Layer-wise Swapping for Generalizable Multilingual Safety
Hyunseo Shin, Wonseok Hwang
TL;DR
This work tackles the multilingual safety gap in large language models by introducing safety-aware layer and module swapping that transfers safety alignment from an English safety expert to low-resource languages without additional training. The method leverages task vectors, decomposing updates into layer- or module-level shifts, and automatically selects or blends components via a thresholded, data-driven strategy using relative importances $p^{\mathrm{safe}}_{l,m}$ and $p^{\mathrm{multi}}_{l,m}$ with a blending weight $\alpha$ and threshold $\tau$, yielding a $\theta^{\mathrm{hybrid}}_{l,m}$. Empirically, the approach achieves comparable performance to language experts on MMMLU, BELEBELE, and MGSM while delivering significantly improved safety on the multilingual MultiJail benchmark across Korean, Bengali, Swahili, and Telugu; module-wise swapping particularly enhances cross-lingual robustness.
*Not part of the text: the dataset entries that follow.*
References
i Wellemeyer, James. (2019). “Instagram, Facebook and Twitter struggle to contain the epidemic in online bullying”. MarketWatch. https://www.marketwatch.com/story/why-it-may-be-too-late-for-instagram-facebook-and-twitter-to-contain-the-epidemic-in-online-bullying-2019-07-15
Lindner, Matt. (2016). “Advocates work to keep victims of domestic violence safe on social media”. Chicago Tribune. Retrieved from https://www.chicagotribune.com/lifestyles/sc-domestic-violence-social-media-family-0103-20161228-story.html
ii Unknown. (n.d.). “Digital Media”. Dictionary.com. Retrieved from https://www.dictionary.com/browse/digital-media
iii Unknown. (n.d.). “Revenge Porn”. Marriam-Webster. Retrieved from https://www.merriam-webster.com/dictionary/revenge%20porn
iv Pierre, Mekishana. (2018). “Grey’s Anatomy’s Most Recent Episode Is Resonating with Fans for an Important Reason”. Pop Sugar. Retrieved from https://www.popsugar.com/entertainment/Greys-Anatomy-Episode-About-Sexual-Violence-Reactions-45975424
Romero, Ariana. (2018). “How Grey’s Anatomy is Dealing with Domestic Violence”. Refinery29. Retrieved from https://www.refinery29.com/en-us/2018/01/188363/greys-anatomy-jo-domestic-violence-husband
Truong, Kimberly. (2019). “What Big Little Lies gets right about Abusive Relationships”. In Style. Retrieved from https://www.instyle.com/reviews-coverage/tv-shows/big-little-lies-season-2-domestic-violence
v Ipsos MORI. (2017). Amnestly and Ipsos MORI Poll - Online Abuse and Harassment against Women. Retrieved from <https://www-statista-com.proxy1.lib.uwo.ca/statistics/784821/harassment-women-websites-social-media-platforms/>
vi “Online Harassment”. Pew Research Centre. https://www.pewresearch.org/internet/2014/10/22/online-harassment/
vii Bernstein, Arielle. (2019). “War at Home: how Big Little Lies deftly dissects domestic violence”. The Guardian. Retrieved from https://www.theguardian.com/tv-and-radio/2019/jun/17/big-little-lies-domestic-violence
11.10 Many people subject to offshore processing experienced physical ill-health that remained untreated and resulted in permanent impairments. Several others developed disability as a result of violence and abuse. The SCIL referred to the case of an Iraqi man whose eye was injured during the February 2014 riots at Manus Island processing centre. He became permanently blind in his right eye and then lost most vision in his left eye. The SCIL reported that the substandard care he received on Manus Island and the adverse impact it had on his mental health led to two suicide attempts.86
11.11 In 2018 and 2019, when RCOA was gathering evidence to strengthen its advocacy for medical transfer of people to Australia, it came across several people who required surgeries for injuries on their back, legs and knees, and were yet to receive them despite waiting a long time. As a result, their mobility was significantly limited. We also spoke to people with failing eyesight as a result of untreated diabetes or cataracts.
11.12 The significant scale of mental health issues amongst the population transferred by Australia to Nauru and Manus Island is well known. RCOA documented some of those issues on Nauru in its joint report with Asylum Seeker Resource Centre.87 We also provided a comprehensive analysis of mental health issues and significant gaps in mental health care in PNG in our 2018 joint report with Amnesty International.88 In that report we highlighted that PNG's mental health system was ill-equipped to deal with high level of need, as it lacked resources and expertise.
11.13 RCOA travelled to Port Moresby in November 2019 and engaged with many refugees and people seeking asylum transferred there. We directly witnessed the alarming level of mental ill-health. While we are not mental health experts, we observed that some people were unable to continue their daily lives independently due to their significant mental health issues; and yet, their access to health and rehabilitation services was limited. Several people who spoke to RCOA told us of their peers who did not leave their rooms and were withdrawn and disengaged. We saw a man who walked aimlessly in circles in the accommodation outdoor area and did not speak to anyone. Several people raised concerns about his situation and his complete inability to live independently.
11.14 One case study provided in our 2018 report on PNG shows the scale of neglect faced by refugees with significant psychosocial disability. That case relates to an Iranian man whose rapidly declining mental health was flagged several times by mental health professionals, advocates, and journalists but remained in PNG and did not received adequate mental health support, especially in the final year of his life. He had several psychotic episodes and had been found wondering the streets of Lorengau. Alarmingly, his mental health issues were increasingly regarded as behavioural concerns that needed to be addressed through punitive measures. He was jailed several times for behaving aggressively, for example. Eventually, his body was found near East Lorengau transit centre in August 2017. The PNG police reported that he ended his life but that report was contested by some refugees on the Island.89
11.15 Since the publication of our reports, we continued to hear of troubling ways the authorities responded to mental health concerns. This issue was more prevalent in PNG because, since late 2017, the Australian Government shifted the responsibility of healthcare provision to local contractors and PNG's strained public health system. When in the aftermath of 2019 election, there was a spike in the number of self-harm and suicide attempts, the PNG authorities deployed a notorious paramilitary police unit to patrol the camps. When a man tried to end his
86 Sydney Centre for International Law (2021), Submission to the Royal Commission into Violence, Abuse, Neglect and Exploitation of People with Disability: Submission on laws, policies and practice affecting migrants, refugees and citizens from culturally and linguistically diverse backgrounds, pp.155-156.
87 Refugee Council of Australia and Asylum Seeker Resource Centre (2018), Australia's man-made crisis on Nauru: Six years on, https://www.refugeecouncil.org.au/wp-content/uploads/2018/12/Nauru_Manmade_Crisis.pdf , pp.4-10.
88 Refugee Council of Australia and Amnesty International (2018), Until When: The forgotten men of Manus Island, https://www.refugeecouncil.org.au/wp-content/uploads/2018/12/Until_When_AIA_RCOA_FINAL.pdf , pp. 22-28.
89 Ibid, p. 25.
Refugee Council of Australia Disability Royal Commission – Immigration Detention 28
The results demonstrate a training-free, task-vector-based merging strategy that preserves general language understanding while aligning safety across languages, with practical implications for deploying safer multilingual LLMs. Limitations include reliance on LLM-based safety judges and the need for context-aware inference-time swapping to further improve adaptability $-$ essential for real-world, dynamic prompts.
Abstract
Despite the rapid advancements of Large Language Models (LLMs), safety risks remain a critical challenge for low-resource languages. Existing safety datasets are predominantly English centric, limiting progress in multilingual safety alignment. As a result, low resource expert models, finetuned on their respective instruction datasets, tend to exhibit higher unsafety rates compared to their high resource counterparts. In this work, we propose a safety aware layer swapping method that transfers safety alignment from an English safety expert to low resource language experts without additional training. To further enhance transfer ability, our method adaptively selects or blends modules based on their degree of specialization. Our approach preserves performance on general language understanding tasks while enhancing safety in the target languages. Experimental results show that the proposed method achieves comparable performance to the language expert on general benchmarks such as MMMLU, BELEBELE, and MGSM, while producing more aligned and less harmful responses on the MultiJail safety benchmark.